### YOUR INSTRUCTIONS
Every line below containing the word "object" should be found and copied.
====== DATASET EXCERPTS ======
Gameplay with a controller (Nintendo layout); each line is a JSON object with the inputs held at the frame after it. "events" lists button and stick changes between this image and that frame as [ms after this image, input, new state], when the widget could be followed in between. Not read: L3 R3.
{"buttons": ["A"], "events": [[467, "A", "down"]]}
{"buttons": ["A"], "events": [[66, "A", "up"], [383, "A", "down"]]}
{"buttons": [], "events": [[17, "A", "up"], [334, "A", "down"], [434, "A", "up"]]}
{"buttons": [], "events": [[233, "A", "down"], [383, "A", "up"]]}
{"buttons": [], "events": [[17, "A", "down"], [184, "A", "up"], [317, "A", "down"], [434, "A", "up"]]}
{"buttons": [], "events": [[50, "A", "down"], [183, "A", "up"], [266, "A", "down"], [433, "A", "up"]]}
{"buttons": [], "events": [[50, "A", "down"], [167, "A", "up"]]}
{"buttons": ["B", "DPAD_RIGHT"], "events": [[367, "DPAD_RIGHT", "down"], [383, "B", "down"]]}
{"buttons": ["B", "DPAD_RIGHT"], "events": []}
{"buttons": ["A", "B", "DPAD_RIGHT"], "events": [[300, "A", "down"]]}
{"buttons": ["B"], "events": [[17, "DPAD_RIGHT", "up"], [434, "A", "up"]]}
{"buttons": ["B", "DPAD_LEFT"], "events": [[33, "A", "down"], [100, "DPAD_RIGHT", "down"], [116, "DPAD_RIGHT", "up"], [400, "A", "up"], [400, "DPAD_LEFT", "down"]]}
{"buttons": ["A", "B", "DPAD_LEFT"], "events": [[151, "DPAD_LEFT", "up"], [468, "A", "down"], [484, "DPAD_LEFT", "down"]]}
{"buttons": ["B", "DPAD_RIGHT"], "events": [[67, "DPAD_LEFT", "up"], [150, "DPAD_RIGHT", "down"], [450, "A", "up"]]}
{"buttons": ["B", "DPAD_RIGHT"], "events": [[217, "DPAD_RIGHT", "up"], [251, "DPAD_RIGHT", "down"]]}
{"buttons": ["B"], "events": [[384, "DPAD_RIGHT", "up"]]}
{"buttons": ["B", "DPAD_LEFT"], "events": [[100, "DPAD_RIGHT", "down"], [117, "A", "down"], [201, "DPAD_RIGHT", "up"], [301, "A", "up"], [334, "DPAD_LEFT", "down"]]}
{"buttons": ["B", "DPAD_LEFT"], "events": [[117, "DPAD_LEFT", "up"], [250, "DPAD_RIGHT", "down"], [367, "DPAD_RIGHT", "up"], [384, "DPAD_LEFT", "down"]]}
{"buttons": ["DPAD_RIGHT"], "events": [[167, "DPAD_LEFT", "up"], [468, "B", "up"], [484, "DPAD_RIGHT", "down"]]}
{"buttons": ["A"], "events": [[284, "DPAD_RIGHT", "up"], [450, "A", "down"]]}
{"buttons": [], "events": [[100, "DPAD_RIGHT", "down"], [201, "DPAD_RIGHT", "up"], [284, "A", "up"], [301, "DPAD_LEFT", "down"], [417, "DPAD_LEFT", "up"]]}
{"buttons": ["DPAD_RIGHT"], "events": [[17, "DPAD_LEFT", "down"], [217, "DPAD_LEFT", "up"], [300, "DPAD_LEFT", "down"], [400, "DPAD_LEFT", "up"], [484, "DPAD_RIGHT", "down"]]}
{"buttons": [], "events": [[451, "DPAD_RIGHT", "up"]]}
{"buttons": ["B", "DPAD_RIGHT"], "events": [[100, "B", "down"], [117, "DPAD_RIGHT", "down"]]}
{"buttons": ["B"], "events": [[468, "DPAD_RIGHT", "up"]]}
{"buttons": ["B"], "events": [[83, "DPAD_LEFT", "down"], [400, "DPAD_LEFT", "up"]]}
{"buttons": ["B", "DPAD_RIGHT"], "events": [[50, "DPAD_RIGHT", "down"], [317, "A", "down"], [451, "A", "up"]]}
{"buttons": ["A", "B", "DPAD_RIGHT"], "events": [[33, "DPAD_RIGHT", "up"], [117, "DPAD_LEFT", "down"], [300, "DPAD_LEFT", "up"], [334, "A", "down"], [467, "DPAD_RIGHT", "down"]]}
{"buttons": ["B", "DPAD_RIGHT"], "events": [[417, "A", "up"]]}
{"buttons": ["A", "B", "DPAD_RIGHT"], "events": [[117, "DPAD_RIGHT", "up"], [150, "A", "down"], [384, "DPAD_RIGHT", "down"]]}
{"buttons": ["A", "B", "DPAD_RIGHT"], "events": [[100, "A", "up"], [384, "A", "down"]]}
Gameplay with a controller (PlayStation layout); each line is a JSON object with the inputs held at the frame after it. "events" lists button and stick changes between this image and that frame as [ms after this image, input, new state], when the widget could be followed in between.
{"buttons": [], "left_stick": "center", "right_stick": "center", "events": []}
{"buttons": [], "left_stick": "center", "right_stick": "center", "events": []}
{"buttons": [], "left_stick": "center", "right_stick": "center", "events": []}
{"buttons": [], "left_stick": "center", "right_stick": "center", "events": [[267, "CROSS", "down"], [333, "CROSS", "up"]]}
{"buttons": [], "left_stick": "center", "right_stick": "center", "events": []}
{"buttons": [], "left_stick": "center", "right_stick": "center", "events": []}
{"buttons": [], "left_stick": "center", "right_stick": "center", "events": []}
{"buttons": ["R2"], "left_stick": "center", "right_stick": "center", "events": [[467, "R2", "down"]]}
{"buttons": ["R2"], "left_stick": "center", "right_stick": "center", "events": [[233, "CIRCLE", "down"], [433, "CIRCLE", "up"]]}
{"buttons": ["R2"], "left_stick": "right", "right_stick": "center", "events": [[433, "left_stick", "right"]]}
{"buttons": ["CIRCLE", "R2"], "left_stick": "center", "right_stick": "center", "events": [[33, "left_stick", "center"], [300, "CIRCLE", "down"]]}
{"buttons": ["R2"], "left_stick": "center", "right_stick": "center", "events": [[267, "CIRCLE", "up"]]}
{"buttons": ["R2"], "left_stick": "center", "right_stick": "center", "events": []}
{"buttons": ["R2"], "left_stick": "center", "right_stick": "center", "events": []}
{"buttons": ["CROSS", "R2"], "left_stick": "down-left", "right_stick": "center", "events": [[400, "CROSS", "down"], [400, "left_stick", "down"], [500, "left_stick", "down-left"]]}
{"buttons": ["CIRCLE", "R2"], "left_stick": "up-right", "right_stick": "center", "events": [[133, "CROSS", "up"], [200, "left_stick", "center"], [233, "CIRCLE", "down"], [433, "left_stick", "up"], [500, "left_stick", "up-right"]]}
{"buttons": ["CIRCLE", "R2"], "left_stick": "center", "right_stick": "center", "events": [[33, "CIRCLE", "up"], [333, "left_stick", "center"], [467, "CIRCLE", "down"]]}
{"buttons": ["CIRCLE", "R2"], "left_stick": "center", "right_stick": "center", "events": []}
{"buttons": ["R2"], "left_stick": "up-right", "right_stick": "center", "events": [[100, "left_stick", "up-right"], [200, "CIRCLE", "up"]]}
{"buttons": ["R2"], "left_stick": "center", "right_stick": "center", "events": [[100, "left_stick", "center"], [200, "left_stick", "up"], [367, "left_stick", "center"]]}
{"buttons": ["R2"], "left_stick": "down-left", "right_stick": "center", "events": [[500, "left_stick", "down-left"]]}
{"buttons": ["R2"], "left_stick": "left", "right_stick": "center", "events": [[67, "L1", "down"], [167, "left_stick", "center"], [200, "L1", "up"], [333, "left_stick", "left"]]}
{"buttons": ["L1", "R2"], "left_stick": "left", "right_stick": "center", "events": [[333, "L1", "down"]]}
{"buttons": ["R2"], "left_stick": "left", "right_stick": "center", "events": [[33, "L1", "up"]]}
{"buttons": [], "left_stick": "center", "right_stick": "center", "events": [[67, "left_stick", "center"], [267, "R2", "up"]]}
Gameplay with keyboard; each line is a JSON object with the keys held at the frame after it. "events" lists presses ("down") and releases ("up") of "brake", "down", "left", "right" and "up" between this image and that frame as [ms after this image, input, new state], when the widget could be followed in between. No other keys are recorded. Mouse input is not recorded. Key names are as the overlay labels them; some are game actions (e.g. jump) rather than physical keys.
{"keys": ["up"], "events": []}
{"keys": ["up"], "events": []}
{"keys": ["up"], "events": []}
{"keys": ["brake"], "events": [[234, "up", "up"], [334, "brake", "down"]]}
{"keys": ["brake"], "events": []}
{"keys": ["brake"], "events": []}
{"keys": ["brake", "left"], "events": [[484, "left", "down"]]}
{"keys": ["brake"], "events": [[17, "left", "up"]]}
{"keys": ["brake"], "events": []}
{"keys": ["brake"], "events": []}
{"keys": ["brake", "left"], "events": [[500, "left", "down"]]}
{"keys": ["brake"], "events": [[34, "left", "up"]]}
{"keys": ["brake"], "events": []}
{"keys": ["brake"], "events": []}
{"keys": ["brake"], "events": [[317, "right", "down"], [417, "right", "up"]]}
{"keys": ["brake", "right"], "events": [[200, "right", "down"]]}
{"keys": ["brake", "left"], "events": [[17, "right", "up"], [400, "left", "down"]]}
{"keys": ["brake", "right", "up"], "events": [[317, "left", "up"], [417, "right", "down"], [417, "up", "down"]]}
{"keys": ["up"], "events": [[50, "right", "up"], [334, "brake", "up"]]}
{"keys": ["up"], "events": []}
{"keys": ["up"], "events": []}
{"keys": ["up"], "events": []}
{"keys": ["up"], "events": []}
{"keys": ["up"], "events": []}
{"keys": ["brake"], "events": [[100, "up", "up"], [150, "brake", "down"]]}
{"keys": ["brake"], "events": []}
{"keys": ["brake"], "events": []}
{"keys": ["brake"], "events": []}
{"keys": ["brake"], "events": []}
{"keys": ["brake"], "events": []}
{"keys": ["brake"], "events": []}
======
### SOLUTION
Gameplay with a controller (Nintendo layout); each line is a JSON object with the inputs held at the frame after it. "events" lists button and stick changes between this image and that frame as [ms after this image, input, new state], when the widget could be followed in between. Not read: L3 R3.
Gameplay with a controller (PlayStation layout); each line is a JSON object with the inputs held at the frame after it. "events" lists button and stick changes between this image and that frame as [ms after this image, input, new state], when the widget could be followed in between.
Gameplay with keyboard; each line is a JSON object with the keys held at the frame after it. "events" lists presses ("down") and releases ("up") of "brake", "down", "left", "right" and "up" between this image and that frame as [ms after this image, input, new state], when the widget could be followed in between. No other keys are recorded. Mouse input is not recorded. Key names are as the overlay labels them; some are game actions (e.g. jump) rather than physical keys.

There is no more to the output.